Por obra da vida e do destino, talvez quero crer, terminei escrevendo. E escrevo poesia que é minha expressão mais transparente. E escrevo relatos e artigos de opinião. Mas não sou jornalista e muito menos analista internacional, como muitas vezes me tratam. Apenas escrevo. Escrevo porque senão o faço, me afogo em meus próprios labirintos emocionais, porque por dentro sou um furacão.

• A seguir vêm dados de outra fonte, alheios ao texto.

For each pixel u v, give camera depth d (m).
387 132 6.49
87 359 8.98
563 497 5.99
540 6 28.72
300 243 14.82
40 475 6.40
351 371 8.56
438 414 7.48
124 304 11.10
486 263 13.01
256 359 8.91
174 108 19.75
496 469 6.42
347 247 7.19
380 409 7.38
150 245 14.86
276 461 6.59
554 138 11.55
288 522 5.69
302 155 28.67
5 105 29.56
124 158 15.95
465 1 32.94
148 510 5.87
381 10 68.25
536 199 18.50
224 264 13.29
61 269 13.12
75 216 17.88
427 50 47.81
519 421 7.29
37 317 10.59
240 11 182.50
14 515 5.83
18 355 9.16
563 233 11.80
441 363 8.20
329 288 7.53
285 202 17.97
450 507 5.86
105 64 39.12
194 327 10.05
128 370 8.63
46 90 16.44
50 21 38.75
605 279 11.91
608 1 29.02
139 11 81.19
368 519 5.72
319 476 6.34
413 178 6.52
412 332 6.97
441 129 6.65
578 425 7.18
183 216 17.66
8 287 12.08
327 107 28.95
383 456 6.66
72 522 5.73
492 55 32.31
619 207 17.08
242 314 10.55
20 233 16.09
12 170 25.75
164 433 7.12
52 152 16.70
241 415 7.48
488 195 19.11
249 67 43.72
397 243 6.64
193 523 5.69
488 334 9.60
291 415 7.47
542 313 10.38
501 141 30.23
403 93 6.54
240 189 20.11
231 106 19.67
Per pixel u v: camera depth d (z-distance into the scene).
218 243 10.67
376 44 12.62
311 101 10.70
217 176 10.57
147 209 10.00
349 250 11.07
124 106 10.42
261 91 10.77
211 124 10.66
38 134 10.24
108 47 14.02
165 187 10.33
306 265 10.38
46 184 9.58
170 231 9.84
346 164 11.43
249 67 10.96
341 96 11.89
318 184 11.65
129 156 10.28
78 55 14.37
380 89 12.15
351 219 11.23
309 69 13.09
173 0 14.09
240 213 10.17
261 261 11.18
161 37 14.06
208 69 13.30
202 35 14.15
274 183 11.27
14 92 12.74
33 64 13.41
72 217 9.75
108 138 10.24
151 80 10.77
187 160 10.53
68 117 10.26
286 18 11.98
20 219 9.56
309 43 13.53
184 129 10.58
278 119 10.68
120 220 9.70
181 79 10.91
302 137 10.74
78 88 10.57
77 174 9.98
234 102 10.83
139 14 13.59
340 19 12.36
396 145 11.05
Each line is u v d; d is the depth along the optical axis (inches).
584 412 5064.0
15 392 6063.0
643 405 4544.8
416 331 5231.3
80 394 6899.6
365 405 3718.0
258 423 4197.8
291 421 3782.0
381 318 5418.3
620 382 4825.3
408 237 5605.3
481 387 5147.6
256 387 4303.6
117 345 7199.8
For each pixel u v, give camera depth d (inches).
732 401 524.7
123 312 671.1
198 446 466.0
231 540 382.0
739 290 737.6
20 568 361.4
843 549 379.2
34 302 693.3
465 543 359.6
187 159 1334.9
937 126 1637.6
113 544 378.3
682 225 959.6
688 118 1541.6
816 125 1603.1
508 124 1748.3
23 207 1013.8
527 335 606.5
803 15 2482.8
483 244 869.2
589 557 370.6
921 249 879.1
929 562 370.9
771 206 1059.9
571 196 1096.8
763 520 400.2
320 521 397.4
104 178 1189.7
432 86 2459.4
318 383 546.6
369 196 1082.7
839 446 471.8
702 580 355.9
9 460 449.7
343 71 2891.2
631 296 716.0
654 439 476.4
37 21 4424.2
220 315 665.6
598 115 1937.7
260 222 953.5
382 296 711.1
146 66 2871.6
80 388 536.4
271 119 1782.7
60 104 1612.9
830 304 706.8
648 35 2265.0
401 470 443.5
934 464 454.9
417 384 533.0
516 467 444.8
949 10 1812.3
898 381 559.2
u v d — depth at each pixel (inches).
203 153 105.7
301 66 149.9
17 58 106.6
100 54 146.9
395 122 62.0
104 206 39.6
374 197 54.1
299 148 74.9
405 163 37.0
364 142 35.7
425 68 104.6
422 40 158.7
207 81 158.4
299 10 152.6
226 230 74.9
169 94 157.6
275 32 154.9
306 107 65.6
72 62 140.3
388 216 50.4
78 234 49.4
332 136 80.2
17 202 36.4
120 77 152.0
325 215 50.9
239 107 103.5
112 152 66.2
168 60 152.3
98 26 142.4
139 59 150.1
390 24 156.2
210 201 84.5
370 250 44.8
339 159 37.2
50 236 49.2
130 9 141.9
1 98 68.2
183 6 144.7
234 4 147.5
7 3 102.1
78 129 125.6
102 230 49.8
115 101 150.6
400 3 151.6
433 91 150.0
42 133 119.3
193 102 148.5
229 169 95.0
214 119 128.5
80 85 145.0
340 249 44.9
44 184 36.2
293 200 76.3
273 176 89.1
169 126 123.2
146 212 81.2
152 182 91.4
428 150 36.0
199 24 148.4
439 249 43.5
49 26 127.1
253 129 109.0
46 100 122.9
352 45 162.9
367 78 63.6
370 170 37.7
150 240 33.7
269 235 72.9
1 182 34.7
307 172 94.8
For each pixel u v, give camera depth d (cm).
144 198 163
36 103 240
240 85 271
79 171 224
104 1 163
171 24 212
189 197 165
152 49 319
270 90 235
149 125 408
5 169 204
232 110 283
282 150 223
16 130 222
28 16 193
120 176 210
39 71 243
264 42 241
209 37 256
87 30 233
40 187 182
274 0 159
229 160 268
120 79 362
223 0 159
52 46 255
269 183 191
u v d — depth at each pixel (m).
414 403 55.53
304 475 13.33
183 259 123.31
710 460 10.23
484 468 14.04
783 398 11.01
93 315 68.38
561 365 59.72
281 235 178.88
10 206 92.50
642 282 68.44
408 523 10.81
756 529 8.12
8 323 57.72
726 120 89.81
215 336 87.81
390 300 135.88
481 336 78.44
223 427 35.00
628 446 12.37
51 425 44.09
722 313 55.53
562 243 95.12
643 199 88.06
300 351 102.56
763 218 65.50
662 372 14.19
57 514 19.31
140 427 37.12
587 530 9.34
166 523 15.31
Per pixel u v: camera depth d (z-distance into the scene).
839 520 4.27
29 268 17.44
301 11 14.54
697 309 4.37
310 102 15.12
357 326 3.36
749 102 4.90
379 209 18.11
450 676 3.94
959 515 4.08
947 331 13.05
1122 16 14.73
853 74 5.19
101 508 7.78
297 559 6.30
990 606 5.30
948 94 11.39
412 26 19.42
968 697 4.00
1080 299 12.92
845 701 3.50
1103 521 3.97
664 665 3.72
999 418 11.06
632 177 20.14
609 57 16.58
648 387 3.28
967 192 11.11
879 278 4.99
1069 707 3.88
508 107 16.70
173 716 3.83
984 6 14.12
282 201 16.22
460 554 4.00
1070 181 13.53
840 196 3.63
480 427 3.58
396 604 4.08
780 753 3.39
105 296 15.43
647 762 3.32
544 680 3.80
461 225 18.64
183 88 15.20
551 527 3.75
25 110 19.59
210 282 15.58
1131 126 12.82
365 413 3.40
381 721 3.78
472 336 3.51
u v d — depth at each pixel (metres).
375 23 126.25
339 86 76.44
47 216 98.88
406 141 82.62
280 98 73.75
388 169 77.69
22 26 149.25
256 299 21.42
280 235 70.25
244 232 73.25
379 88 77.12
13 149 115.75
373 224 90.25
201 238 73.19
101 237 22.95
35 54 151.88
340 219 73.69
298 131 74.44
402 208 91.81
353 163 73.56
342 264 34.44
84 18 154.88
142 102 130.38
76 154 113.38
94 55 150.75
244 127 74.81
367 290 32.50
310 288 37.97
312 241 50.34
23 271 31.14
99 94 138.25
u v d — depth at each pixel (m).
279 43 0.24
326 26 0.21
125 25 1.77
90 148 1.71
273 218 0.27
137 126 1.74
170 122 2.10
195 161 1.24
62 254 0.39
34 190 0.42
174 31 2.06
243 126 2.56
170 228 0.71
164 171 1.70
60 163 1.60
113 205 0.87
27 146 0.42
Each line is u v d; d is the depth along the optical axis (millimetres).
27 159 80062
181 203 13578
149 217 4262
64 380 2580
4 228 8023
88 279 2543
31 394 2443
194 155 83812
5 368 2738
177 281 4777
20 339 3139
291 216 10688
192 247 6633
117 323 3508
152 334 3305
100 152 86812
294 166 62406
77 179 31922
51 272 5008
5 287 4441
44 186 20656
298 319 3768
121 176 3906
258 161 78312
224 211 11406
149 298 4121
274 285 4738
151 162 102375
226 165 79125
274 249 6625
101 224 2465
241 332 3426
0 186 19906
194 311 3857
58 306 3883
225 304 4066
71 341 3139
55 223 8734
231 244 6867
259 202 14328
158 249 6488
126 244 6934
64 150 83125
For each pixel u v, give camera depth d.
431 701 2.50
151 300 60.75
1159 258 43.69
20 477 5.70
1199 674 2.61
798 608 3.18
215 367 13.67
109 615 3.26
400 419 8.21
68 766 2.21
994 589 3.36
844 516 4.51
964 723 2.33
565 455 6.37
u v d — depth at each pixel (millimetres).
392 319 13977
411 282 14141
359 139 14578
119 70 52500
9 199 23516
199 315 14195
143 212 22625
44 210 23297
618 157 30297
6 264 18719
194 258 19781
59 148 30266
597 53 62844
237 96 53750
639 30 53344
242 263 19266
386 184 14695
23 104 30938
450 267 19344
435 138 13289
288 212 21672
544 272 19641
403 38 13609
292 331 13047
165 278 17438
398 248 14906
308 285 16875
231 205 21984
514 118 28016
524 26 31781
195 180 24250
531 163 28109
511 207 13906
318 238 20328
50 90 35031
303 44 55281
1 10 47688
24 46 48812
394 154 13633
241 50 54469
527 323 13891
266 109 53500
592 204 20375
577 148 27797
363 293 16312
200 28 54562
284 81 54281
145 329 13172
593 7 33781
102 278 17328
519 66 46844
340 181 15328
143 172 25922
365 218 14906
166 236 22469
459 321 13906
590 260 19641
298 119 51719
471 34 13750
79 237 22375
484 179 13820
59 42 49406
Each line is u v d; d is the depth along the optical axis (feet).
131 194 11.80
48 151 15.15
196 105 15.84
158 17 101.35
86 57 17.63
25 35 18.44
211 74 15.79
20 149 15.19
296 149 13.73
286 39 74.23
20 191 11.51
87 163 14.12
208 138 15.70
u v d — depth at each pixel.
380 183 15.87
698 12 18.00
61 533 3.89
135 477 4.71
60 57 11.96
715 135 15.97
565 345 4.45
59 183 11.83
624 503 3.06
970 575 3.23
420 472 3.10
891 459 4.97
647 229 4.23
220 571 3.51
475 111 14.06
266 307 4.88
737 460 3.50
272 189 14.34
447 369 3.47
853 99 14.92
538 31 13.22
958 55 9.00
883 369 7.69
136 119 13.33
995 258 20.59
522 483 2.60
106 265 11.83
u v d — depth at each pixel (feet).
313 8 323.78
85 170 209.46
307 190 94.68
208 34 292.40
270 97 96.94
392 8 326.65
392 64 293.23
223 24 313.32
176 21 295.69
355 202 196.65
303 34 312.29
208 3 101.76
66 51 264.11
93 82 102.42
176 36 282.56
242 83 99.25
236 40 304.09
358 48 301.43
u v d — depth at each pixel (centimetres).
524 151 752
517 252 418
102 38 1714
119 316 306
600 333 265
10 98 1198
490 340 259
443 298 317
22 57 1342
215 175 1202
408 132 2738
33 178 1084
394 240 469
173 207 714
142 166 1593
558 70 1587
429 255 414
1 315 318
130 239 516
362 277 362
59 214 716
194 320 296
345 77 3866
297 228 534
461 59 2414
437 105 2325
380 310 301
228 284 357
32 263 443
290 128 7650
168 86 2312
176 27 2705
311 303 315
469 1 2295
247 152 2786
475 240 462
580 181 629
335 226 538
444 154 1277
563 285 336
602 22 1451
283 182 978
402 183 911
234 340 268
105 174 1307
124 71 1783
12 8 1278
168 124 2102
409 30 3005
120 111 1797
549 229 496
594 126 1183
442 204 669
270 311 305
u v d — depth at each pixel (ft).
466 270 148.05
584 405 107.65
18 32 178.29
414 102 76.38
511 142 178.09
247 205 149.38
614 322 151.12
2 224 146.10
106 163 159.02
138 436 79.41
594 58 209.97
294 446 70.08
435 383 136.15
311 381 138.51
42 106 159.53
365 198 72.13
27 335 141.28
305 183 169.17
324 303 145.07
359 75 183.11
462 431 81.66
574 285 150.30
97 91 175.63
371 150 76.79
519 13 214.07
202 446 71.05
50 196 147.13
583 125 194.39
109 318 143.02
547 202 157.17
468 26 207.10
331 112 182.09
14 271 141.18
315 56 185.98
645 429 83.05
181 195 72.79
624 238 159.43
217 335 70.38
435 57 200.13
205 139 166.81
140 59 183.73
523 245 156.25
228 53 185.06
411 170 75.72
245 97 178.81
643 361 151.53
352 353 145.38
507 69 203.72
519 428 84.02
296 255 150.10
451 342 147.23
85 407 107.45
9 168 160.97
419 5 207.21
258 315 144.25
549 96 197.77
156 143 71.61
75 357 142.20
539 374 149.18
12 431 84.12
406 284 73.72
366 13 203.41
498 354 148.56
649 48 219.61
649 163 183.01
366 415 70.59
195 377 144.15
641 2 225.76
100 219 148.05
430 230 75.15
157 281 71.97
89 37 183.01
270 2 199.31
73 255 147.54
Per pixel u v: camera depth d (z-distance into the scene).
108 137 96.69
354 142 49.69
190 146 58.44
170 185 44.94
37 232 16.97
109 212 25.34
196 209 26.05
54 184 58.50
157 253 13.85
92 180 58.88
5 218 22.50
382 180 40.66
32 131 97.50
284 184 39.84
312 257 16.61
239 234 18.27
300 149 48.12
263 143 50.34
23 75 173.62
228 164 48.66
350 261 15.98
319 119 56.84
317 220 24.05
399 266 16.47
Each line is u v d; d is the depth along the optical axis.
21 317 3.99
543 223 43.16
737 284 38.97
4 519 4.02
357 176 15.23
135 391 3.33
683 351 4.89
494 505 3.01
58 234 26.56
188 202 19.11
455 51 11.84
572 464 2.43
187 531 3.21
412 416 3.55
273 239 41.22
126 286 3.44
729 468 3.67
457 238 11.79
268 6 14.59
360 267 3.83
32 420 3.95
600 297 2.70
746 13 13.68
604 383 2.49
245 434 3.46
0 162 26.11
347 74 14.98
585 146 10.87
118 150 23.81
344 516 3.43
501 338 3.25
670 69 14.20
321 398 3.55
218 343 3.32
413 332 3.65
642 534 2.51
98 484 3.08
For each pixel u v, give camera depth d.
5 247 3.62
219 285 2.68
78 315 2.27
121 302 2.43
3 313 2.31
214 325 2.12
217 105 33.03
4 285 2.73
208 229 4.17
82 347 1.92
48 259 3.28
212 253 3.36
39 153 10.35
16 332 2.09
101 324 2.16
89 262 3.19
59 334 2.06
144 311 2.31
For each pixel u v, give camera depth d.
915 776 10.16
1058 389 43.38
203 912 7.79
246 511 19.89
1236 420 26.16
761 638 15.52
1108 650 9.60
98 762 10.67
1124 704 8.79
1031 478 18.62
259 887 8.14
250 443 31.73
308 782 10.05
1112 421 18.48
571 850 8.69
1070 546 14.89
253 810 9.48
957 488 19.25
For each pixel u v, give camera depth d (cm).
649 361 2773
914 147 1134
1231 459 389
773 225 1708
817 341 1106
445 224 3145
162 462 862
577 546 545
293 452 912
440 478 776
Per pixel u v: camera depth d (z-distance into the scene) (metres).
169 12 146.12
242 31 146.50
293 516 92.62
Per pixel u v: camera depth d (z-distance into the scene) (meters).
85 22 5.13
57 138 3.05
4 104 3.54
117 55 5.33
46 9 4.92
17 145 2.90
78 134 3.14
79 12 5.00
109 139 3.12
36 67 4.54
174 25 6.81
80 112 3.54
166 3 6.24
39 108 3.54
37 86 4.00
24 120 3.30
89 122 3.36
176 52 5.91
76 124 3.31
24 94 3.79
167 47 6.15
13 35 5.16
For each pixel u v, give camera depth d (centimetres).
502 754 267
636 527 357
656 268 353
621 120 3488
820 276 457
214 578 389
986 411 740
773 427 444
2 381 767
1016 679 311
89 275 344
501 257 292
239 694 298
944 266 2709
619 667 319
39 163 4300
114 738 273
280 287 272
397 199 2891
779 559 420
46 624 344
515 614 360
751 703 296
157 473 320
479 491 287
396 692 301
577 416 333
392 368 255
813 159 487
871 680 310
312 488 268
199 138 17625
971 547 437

Não pertenço a nenhum clube de poetas, jornalistas ou escritores. Não me dou com este tipo de personalidade Não gosto, e fujo deste mundo onde me sinto incomoda e fora de lugar. Não assisto a shows nem a exposições de nenhum tipo. Não aceito dar conferências nem nada parecido. Escrevo apenas. E solto minhas letras ao vento a partir da janela do meu quarto para que livres possam ir longe de mim e encontrem seu próprio destino.

Não gosto de escrever com palavras rebuscadas, não me interessa aparentar o que não sou, não me interessam os aplausos, as felicitações e muito menos as lisonjas. Não me interessam os contatos importantes. O importante para mim está em outro lugar, muito longe da academia e seus males.

Minha expressão é natural do subúrbio, do povo e da aldeia, é própria do mercado da minha vila e assim a manterei até o dia da minha morte. É meu, é o que protegeu minha infância, foi o abrigo em minha adolescência e a minha identidade. Não tenho que ocultar o que sou. Não tenho porque escrever para ficar bem com ninguém. Muito menos com a academia.

Quando escrevo, vem à minha mente a Maria do Tomatal, os vendedores do mercado falando comigo e comprando meus sorvetes. Repicam com ecos de nostalgia as suas palavras. Meus amigos recolhedores de lixo, as meninas maquiadoras, os meninos que cheiram cola. Vem a minha mente o cheiro próprio do meu subúrbio, a saudade da arada e o verde profundo das montanhas que embelezaram minha infância. E só isso necessito para saber qual é o meu lugar na vida e qual é a minha postura política quando escrevo e por quem vou a dar a cara a tapa e por o peito até o dia da minha morte.

E escrevo assim, natural, transparente para que um dia se minhas letras chegam às suas mãos, saibam que não os traí, mas que suas palavras ficaram no meu coração e para que entendam a linguagem própria, aquilo que os letrados escrevem com atavios de classe.

Para que saibam que uma deles está e está por eles. Para que o distribuidor de jornais saiba que sua semente floresceu. E que apenas escrevo com a dignidade de ser uma vendedora de mercado.

Para minha alma mater, o mercado da Ciudad Peronia e para meu grande amor.